TUGAS ANDA:
Mohon sebutkan unsur-unsur sumber daya manusia menurut Gomez dalam kutipan tentang sumber daya manusia di bawah.

═══ KUTIPAN TEKS

Lebih dari itu, menurut Gomez (2001: 26-27), unsur-unsur (variables) sumber daya manusia meliputi kemampuan-kemampuan (capabilities), sikap (attitudes), nilai-nilai (values), kebutuhan-kebutuhan (needs), dan karakteristik-karakteristik demografisnya (penduduk). Unsur-unsur sumber daya manusia tersebut sangat dipengaruhi oleh lingkungan sekitarnya, seperti norma-norma dan nilai-nilai masyarakat, tingkat pendidikan dan peluang-peluang yang tersedia. Unsur-unsur tersebut pada gilirannya akan mempengaruhi peran dan perilaku manajer dalam organisasi. Orang-orang dalam organisasi dapat dibedakan satu dengan yang lainya berdasarkan variabel-variabel tersebut. Orang-orang yang terlibat dalam organisasi biasanya memiliki karakter dalam hal unsur-unsur yang saling berbeda satu dengan yang lainya, termasuk manajernya. Perbedaan-perbedaan seperti itu sangat penting untuk diketahui oleh manajer, dan sedapat mungkin mengakomodasikannya. Pengakuan atas perbedaan potensi-potensi itu juga menuntut adanya penyesuaian manajer terhadap kharakteristik-kharakteristik tersebut. Sebaliknya, peranan dan perilaku manajer mempengaruhi unsur-unsur sumber daya manusia, dan seterusnya juga akan berpengaruh terhadap lingkungannya.

══════
═══ BAGIAN DATA

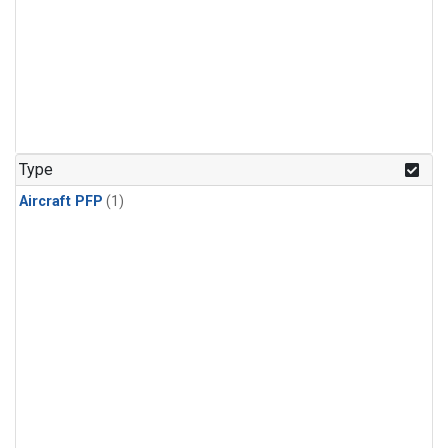
Type
Aircraft PFP
(1)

══════

JAWABAN SOAL:
Kemampuan, sikap, nilai-nilai, kebutuhan, dan karakteristik demografis.